Lack of sufficient investment in education widens the demand-supply gap in

the next few years. Migration at the middle-management/project-management level

affects value addition activity in the software industry. Education gets

increasingly tool-based. Higher education suffers as people move into jobs at a

much earlier stage and within a few years, India loses its "skilled

software" advantage.

The Issue: What if there is political instability in India?

A

few years ago, Russia was being looked upon as a potential software talent pool,

at par with India. Nobody hears of Russian programmers anymore. The

disintegration of the Soviet Union and the political instability in Russia took

care of that.

While nothing so drastic is likely to happen in India, political instability

can cause economic indecision in any country with drastic repercussions.
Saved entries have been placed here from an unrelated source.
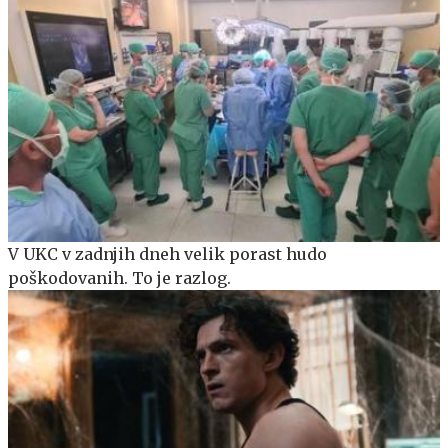
V UKC v zadnjih dneh velik porast hudo
poškodovanih. To je razlog.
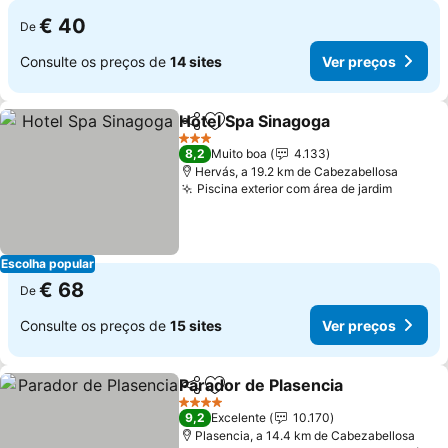
€ 40
De
Consulte os preços de
14 sites
Ver preços
Hotel Spa Sinagoga
Partilhar
Adicionar aos favoritos
3 Estrelas
8,2
Muito boa
4.133
Hervás, a 19.2 km de Cabezabellosa
Piscina exterior com área de jardim
Escolha popular
€ 68
De
Consulte os preços de
15 sites
Ver preços
Parador de Plasencia
Partilhar
Adicionar aos favoritos
4 Estrelas
9,2
Excelente
10.170
Plasencia, a 14.4 km de Cabezabellosa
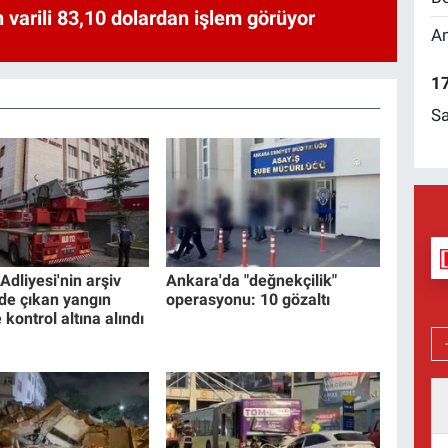
 varili 83,10 dolardan işlem görüyor
Am
17
Sa
dliyesi'nin arşiv
Ankara'da "değnekçilik"
e çıkan yangın
operasyonu: 10 gözaltı
 kontrol altına alındı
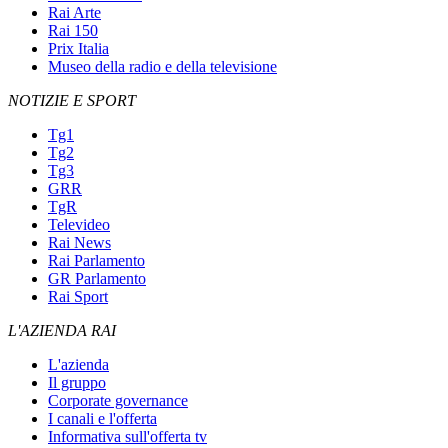
Rai Arte
Rai 150
Prix Italia
Museo della radio e della televisione
NOTIZIE E SPORT
Tg1
Tg2
Tg3
GRR
TgR
Televideo
Rai News
Rai Parlamento
GR Parlamento
Rai Sport
L'AZIENDA RAI
L'azienda
Il gruppo
Corporate governance
I canali e l'offerta
Informativa sull'offerta tv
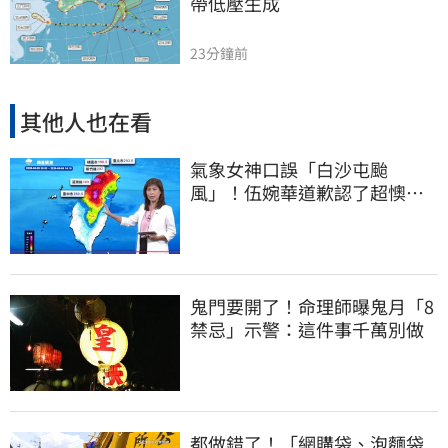
帶低壓生成
23分鐘前
其他人也在看
氣象女神口誤「白沙屯颱
風」！伍婉華道歉認了超懊
惱 全網打氣：更親切
鬼門要開了！命理師曝鬼月「8
禁忌」示警：這件事千萬別做
都做錯了！「網購袋、泡麵袋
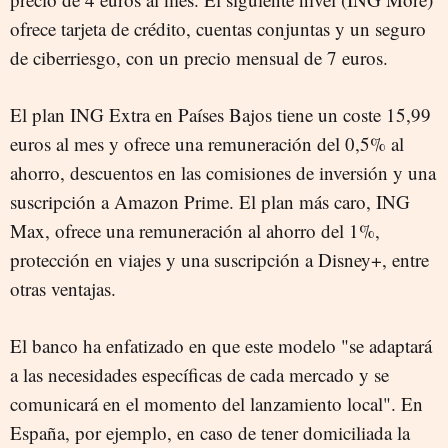
ofrece tarjeta de crédito, cuentas conjuntas y un seguro
de ciberriesgo, con un precio mensual de 7 euros.
El plan ING Extra en Países Bajos tiene un coste 15,99
euros al mes y ofrece una remuneración del 0,5% al
ahorro, descuentos en las comisiones de inversión y una
suscripción a Amazon Prime. El plan más caro, ING
Max, ofrece una remuneración al ahorro del 1%,
protección en viajes y una suscripción a Disney+, entre
otras ventajas.
El banco ha enfatizado en que este modelo "se adaptará
a las necesidades específicas de cada mercado y se
comunicará en el momento del lanzamiento local". En
España, por ejemplo, en caso de tener domiciliada la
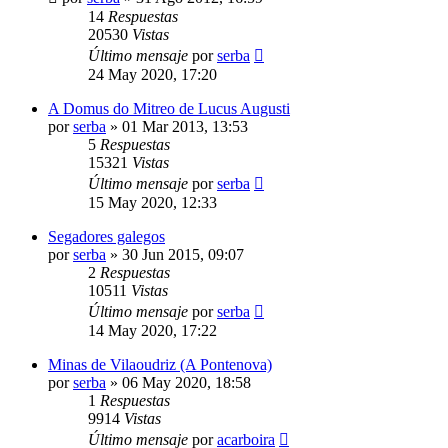
14
Respuestas
20530
Vistas
Último mensaje
por
serba
24 May 2020, 17:20
A Domus do Mitreo de Lucus Augusti
por
serba
»
01 Mar 2013, 13:53
5
Respuestas
15321
Vistas
Último mensaje
por
serba
15 May 2020, 12:33
Segadores galegos
por
serba
»
30 Jun 2015, 09:07
2
Respuestas
10511
Vistas
Último mensaje
por
serba
14 May 2020, 17:22
Minas de Vilaoudriz (A Pontenova)
por
serba
»
06 May 2020, 18:58
1
Respuestas
9914
Vistas
Último mensaje
por
acarboira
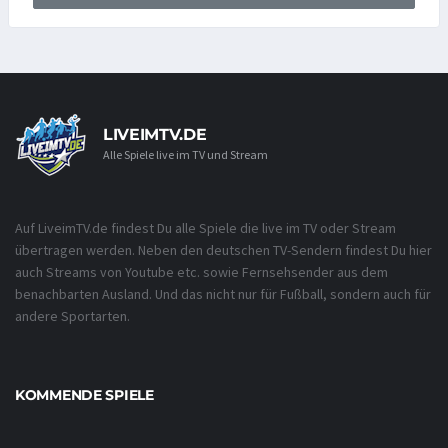
LIVEIMTV.DE
Alle Spiele live im TV und Stream
Auf LiveimTV.de findest Du alle Spiele die live im TV oder Stream
übertragen werden. Neben den deutschen TV-Sendern findest Du hier
auch Streams von Youtube etc. sowie Fernsehsender aus dem
benachbarten Ausland. Und das nicht nur für Fußball, sondern auch für
andere Sportarten.
KOMMENDE SPIELE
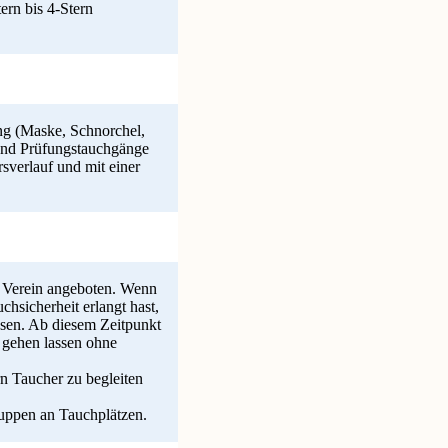
ern bis 4-Stern
g (Maske, Schnorchel,
und Prüfungstauchgänge
sverlauf und mit einer
m Verein angeboten. Wenn
hsicherheit erlangt hast,
ssen. Ab diesem Zeitpunkt
 gehen lassen ohne
n Taucher zu begleiten
ruppen an Tauchplätzen.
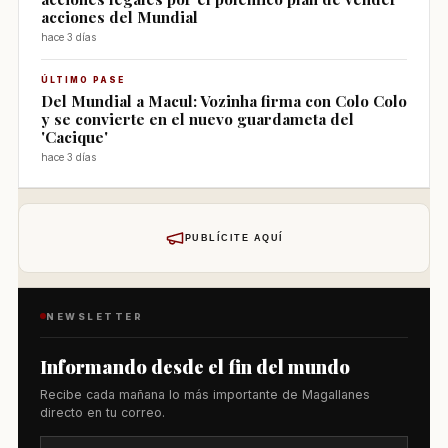
acciones del Mundial
hace 3 días
ÚLTIMO PASE
Del Mundial a Macul: Vozinha firma con Colo Colo
y se convierte en el nuevo guardameta del
'Cacique'
hace 3 días
PUBLÍCITE AQUÍ
NEWSLETTER
Informando desde el fin del mundo
Recibe cada mañana lo más importante de Magallanes
directo en tu correo.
Imagine

some anti-reform politician as prime minister! What will happen to government

support to the Indian IT industry, English medium education and foreign

relations? Kargil is still fresh in everyone’s minds. Imagine another war with

Pakistan. Imagine nuclear brinkman—ship. And imagine how the OECD, which

accounts for 80% of software exports from India, will react. Sure, the world is

not as centered around politics as it used to be. After all, the US continued to

maintain its MFN status for China even as it raised Cain over the Tiananmen

Square massacre. But local politics has always been the wild card in

international relations. As the saying goes: "With politics, you never can

say."

The Scenario

Actually,

multiple scenarios are possible here. But let’s sample one.

Laloo Yadav becomes prime minister…imposes Hindi-medium education in

schools across the country. The South rebels. Civil unrest and bandhs hit

industry. He also abandons economic reform. Among other things, he says the IT

industry is unnecessarily pampered and now it’s payback time. Heavy taxes

imposed. Margins fall and MNCs flee.